**Prompt 1:** Write out the records below, unchanged, from the line containing "Find all objects" through the last line of the records. Omit the pictures.

**Provided passage:**
There were some major casualties when the dust settled on a chaotic 2016 legislative session.
The two biggest losses were a long-term transportation funding plan, which lawmakers have been debating for nearly two years, and a $1 billion package of construction projects, both of which fell apart in dramatic fashion on the House and Senate floors Sunday night. Another issue legislators had worked to resolve all session, complying with federal driver’s license security standards, or Real ID, also failed to reach a compromise as the final hours of session melted away.
But it wasn’t totally a do-nothing session, as some thought it might be.
Over the weekend, rank-and-file lawmakers managed to move ahead with bills they’ve been debating over the last 10 weeks, everything from drug sentencing changes and police body camera regulations to switching Minnesota to a presidential primary system.

**Recorded data:**
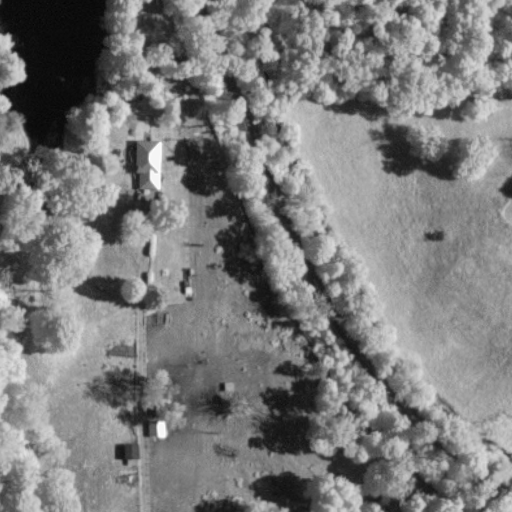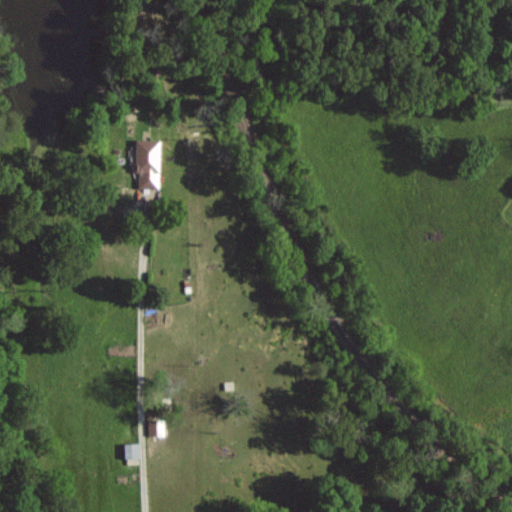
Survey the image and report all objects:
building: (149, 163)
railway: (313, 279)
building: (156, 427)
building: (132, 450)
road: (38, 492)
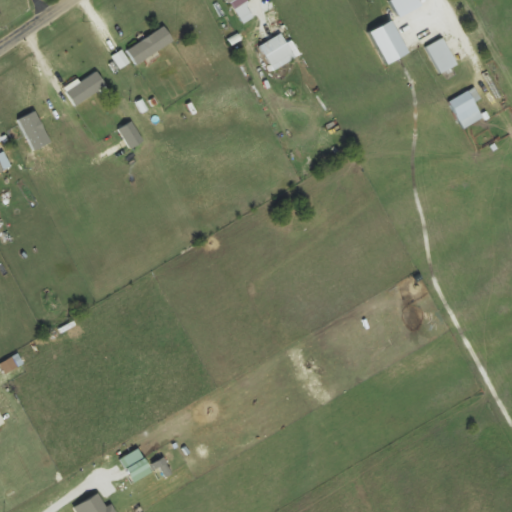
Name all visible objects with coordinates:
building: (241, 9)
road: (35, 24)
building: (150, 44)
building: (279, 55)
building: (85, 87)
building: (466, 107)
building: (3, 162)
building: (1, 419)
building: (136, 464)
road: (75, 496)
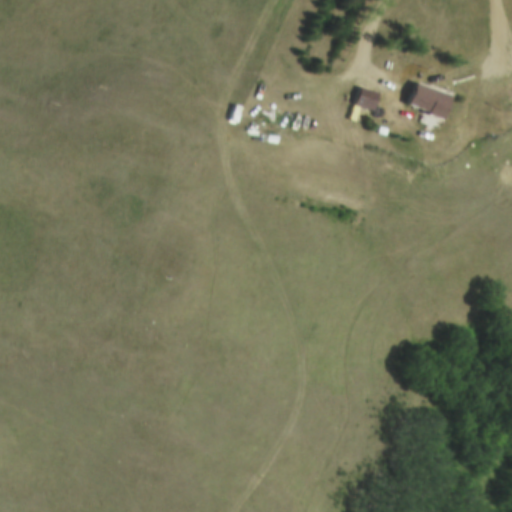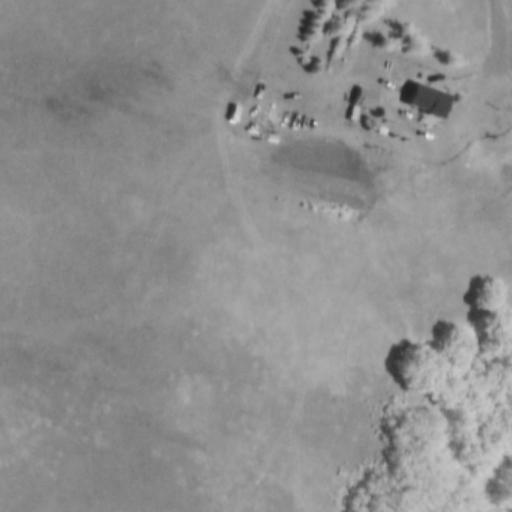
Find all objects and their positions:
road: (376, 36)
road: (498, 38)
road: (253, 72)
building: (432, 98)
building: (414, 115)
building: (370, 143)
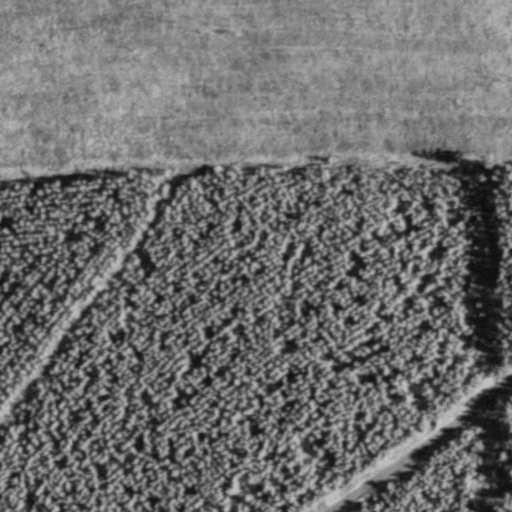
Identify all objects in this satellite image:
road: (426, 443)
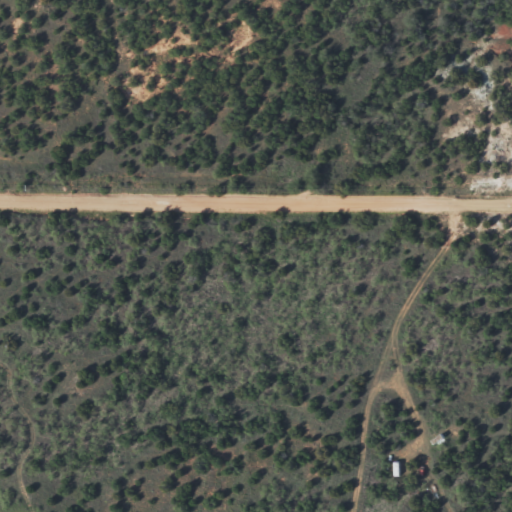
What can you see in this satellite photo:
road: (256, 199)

**Prompt 2:** From the news report on the 2016 legislative session above, pull out the passage running from "There were some" up to and including "it might be.", word for word.

**Full solution 1:**
Find all objects and their positions:
road: (376, 36)
road: (498, 38)
road: (253, 72)
building: (432, 98)
building: (414, 115)
building: (370, 143)
Identify all objects in this satellite image:
road: (426, 443)
What can you see in this satellite photo:
road: (256, 199)

**Full solution 2:**
There were some major casualties when the dust settled on a chaotic 2016 legislative session.
The two biggest losses were a long-term transportation funding plan, which lawmakers have been debating for nearly two years, and a $1 billion package of construction projects, both of which fell apart in dramatic fashion on the House and Senate floors Sunday night. Another issue legislators had worked to resolve all session, complying with federal driver’s license security standards, or Real ID, also failed to reach a compromise as the final hours of session melted away.
But it wasn’t totally a do-nothing session, as some thought it might be.